Nie obserwujemy u pacjenta żadnych szczególnie niepokojących objawów, zwłaszcza objawów ostrej niewydolności oddechowej, charakterystycznej dla nowego koronawirusa – poinformował PAP w środę rzecznik prasowy Wielospecjalistycznego Szpitala Miejskiego im. Józefa Strusia w Poznaniu.
We wtorek do szpitala trafił 26-letni pacjent, u którego podejrzewano zakażenie koronawirusem. 26-letni mężczyzna z objawami grypy został przyjęty do Oddziału Zakaźnego Wielospecjalistycznego Szpitala Miejskiego im. Józefa Strusia w Poznaniu. Pacjent 29 stycznia powrócił do Polski z Dubaju, gdzie miał kontakt z osobami narodowości chińskiej.
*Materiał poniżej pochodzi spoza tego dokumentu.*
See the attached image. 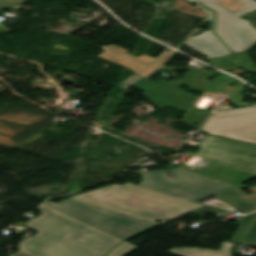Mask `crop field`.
<instances>
[{"label":"crop field","mask_w":256,"mask_h":256,"mask_svg":"<svg viewBox=\"0 0 256 256\" xmlns=\"http://www.w3.org/2000/svg\"><path fill=\"white\" fill-rule=\"evenodd\" d=\"M201 130L256 145V108L230 113H215Z\"/></svg>","instance_id":"crop-field-8"},{"label":"crop field","mask_w":256,"mask_h":256,"mask_svg":"<svg viewBox=\"0 0 256 256\" xmlns=\"http://www.w3.org/2000/svg\"><path fill=\"white\" fill-rule=\"evenodd\" d=\"M14 256H26V255H24V254L18 252V253H16Z\"/></svg>","instance_id":"crop-field-15"},{"label":"crop field","mask_w":256,"mask_h":256,"mask_svg":"<svg viewBox=\"0 0 256 256\" xmlns=\"http://www.w3.org/2000/svg\"><path fill=\"white\" fill-rule=\"evenodd\" d=\"M69 199L151 222L157 226L206 206L130 183L108 186ZM164 218L167 221H164ZM157 220L162 223H156Z\"/></svg>","instance_id":"crop-field-3"},{"label":"crop field","mask_w":256,"mask_h":256,"mask_svg":"<svg viewBox=\"0 0 256 256\" xmlns=\"http://www.w3.org/2000/svg\"><path fill=\"white\" fill-rule=\"evenodd\" d=\"M39 210L44 212L27 225L39 233L19 244L31 256H104L123 241L47 205Z\"/></svg>","instance_id":"crop-field-1"},{"label":"crop field","mask_w":256,"mask_h":256,"mask_svg":"<svg viewBox=\"0 0 256 256\" xmlns=\"http://www.w3.org/2000/svg\"><path fill=\"white\" fill-rule=\"evenodd\" d=\"M136 246L127 242L121 243L111 250L106 256H124L133 250Z\"/></svg>","instance_id":"crop-field-14"},{"label":"crop field","mask_w":256,"mask_h":256,"mask_svg":"<svg viewBox=\"0 0 256 256\" xmlns=\"http://www.w3.org/2000/svg\"><path fill=\"white\" fill-rule=\"evenodd\" d=\"M45 204L66 214H69L77 219H80L88 224H91L99 229H102L123 240L156 227L151 223L133 219L71 200H66L59 204L46 201Z\"/></svg>","instance_id":"crop-field-6"},{"label":"crop field","mask_w":256,"mask_h":256,"mask_svg":"<svg viewBox=\"0 0 256 256\" xmlns=\"http://www.w3.org/2000/svg\"><path fill=\"white\" fill-rule=\"evenodd\" d=\"M255 219H256V212L250 215H247L245 217L238 218L236 222L241 226L230 241L238 242V240L241 238V236L244 234V232L247 230V228L252 224V222ZM239 243L256 247V221Z\"/></svg>","instance_id":"crop-field-12"},{"label":"crop field","mask_w":256,"mask_h":256,"mask_svg":"<svg viewBox=\"0 0 256 256\" xmlns=\"http://www.w3.org/2000/svg\"><path fill=\"white\" fill-rule=\"evenodd\" d=\"M173 172L175 179L164 173ZM139 186L174 195L187 200H198L215 195L235 186L212 180L180 169H167L141 174Z\"/></svg>","instance_id":"crop-field-5"},{"label":"crop field","mask_w":256,"mask_h":256,"mask_svg":"<svg viewBox=\"0 0 256 256\" xmlns=\"http://www.w3.org/2000/svg\"><path fill=\"white\" fill-rule=\"evenodd\" d=\"M193 155L256 173V146L208 134Z\"/></svg>","instance_id":"crop-field-7"},{"label":"crop field","mask_w":256,"mask_h":256,"mask_svg":"<svg viewBox=\"0 0 256 256\" xmlns=\"http://www.w3.org/2000/svg\"><path fill=\"white\" fill-rule=\"evenodd\" d=\"M235 244L225 241L222 243L219 251L200 250L196 248H174L168 252L177 256H231V249Z\"/></svg>","instance_id":"crop-field-13"},{"label":"crop field","mask_w":256,"mask_h":256,"mask_svg":"<svg viewBox=\"0 0 256 256\" xmlns=\"http://www.w3.org/2000/svg\"><path fill=\"white\" fill-rule=\"evenodd\" d=\"M100 49L106 52L98 57L135 72L117 87L125 89L130 86H136L138 89L146 92L143 95L154 103L157 109L171 106L184 112L193 104L194 100L191 98L197 99V97L181 90L180 87L185 84L190 87V90L203 91L209 83L207 78L215 75V73L212 72L189 70L184 78L177 81L170 80L160 86L148 80L158 70L167 72H171L172 69L182 70V68L179 67L163 66L175 55V51L167 48L170 52L164 51L154 59L145 54L138 58L130 56L128 55V50L113 44L109 46L104 45Z\"/></svg>","instance_id":"crop-field-2"},{"label":"crop field","mask_w":256,"mask_h":256,"mask_svg":"<svg viewBox=\"0 0 256 256\" xmlns=\"http://www.w3.org/2000/svg\"><path fill=\"white\" fill-rule=\"evenodd\" d=\"M201 3L216 11L215 33L234 53L245 51L256 42V29L239 18L256 9L255 0H205Z\"/></svg>","instance_id":"crop-field-4"},{"label":"crop field","mask_w":256,"mask_h":256,"mask_svg":"<svg viewBox=\"0 0 256 256\" xmlns=\"http://www.w3.org/2000/svg\"><path fill=\"white\" fill-rule=\"evenodd\" d=\"M188 1H190V2L194 3V2H196V1H198V0H188Z\"/></svg>","instance_id":"crop-field-16"},{"label":"crop field","mask_w":256,"mask_h":256,"mask_svg":"<svg viewBox=\"0 0 256 256\" xmlns=\"http://www.w3.org/2000/svg\"><path fill=\"white\" fill-rule=\"evenodd\" d=\"M209 62L210 65L217 66V68L225 71L242 66L244 68H249L251 71L256 73V65L246 53L212 59L209 60Z\"/></svg>","instance_id":"crop-field-11"},{"label":"crop field","mask_w":256,"mask_h":256,"mask_svg":"<svg viewBox=\"0 0 256 256\" xmlns=\"http://www.w3.org/2000/svg\"><path fill=\"white\" fill-rule=\"evenodd\" d=\"M205 9L209 13L208 20H212L211 31H205L200 35L190 37L184 45L200 52L208 59L231 55L232 53L213 35L214 12L207 8Z\"/></svg>","instance_id":"crop-field-9"},{"label":"crop field","mask_w":256,"mask_h":256,"mask_svg":"<svg viewBox=\"0 0 256 256\" xmlns=\"http://www.w3.org/2000/svg\"><path fill=\"white\" fill-rule=\"evenodd\" d=\"M245 187L244 185H239L214 197L244 213H248L256 210V193L245 196V193L240 190Z\"/></svg>","instance_id":"crop-field-10"}]
</instances>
Rzecznik szpitala Stanisław Rusek poinformował PAP w środę, że pacjent nadal hospitalizowany jest w szpitalnej izolatce i poddawany stałej obserwacji. Jak mówił, „jego stan ogólny jest względnie dobry”. – Nie obserwujemy u pacjenta żadnych szczególnie niepokojących objawów, zwłaszcza objawów ostrej niewydolności oddechowej, charakterystycznej dla koronawirusa – podkreślił Rusek.
– Na podstawie badania przedmiotowego tego pacjenta, wywiadu epidemiologicznego i podstawowych testów biologicznych – wszystkie te okoliczności w połączeniu z tym, że pacjent nie ma objawów ostrej niewydolności oddechowej – ukazują i uprawniają do przyjęcia wstępnej hipotezy, że nie mamy do czynienia z koronawirusem – dodał.
Rusek pytany, czy u pacjenta konieczne jest przeprowadzenie dodatkowych badań w kierunku zarażenia koronawirusem wskazał, że „lekarze w oparciu o aktualną wiedzę medyczną i stan zdrowia tego pacjenta nie uznają tego obecnie za rzecz wskazaną”.